Text extract =>
* Start *

EV Charging

The 7kW decision that quietly halves your fuel bill.

A home EV charger plus a smart tariff turns electricity into the cheapest fuel in Britain. Public charging is convenient. Home charging is the actual reason EVs cost less to run; and it depends on getting the install right.

Field guide
EV Charging
Read time
6 min read
Bias
Independent
Sources
UK installs

Start here

What most people
want to know first.

Four quick framings to help you place this topic inside your wider home plan.

  1. 01

    Start here if you don't have a driveway. A home charger is the cheap-running-cost cheat code. Without one, your EV will cost more per mile than a fuel-efficient petrol car; the maths really is that stark.

  2. 02

    Start here if you're being quoted under £900. Suspiciously cheap quotes usually skip the load-balancing your incoming supply needs. Pay for the proper install.

  3. 03

    Start here if you're on a standard tariff. Switch to Intelligent Octopus Go (or equivalent) the day your charger goes in; you'll roughly halve your running cost overnight, with no other change.

  4. 04

    Start here if you're getting solar too. Specify a charger that can divert excess solar to the car. The integration is straightforward at install; expensive to retrofit.

The field guide

What you actually
need to know.

Independent, opinionated, and written for homeowners spending real money.

§01

Why home charging is the whole game.

Public rapid charging in the UK runs 55–85p/kWh; roughly the same per-mile cost as a 50mpg petrol car. The 'EVs are cheap to run' headline is built entirely on the assumption that you charge at home.

Home charging on a flat tariff is ~28p/kWh, or about 8p/mile in a typical EV. Home charging on a time-of-use overnight tariff (7p/kWh) is around 2p/mile; a third the cost of public rapid charging and a fifth of petrol.

If your day-to-day driving fits a home-charging pattern (returns to a parking space with a cable, drives under ~200 miles a day), the maths is decisive. If it doesn't, the EV decision itself needs more thought, not just the charger one.

§02

7kW vs 22kW; picking the speed you actually need.

A 7kW charger adds about 25–30 miles of range per hour. Plug in at 7pm, fully charged by 7am. For 95% of UK homes this is plenty; overnight is long enough.

* End *

Raw data =>
* Start *

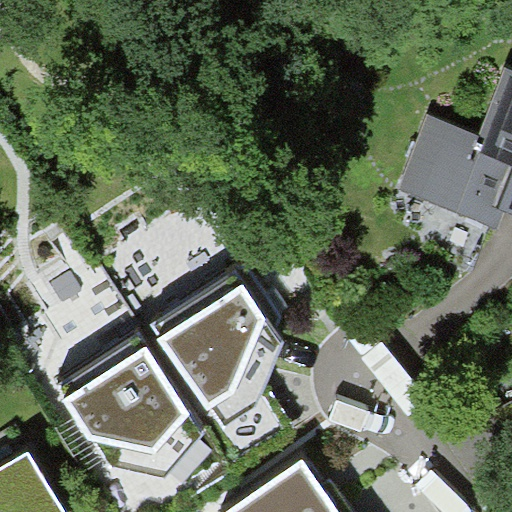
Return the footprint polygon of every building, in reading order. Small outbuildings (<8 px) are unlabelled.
[(494,224),(511,178),(511,69),(505,67),(478,136),(426,116),(399,188),(457,210),(446,240),(477,253),(489,222),(494,224)] [(231,268),(150,323),(159,336),(156,339),(207,408),(213,406),(224,427),(257,404),(269,386),(285,342),(231,268)] [(137,332),(57,384),(90,440),(95,439),(112,465),(165,476),(204,434),(149,344),(145,347),(137,332)] [(511,397),(492,408),(511,446),(511,397)] [(70,511),(27,443),(0,459),(0,511),(70,511)] [(301,460),(227,511),(353,511),(331,480),(320,487),(301,460)]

* End *

Brief =>
Return the passage of the EV charging guide above between "What you actually" and "the charger one.", inclusive, copied word for word.

Complete answer =>
What you actually
need to know.

Independent, opinionated, and written for homeowners spending real money.

§01

Why home charging is the whole game.

Public rapid charging in the UK runs 55–85p/kWh; roughly the same per-mile cost as a 50mpg petrol car. The 'EVs are cheap to run' headline is built entirely on the assumption that you charge at home.

Home charging on a flat tariff is ~28p/kWh, or about 8p/mile in a typical EV. Home charging on a time-of-use overnight tariff (7p/kWh) is around 2p/mile; a third the cost of public rapid charging and a fifth of petrol.

If your day-to-day driving fits a home-charging pattern (returns to a parking space with a cable, drives under ~200 miles a day), the maths is decisive. If it doesn't, the EV decision itself needs more thought, not just the charger one.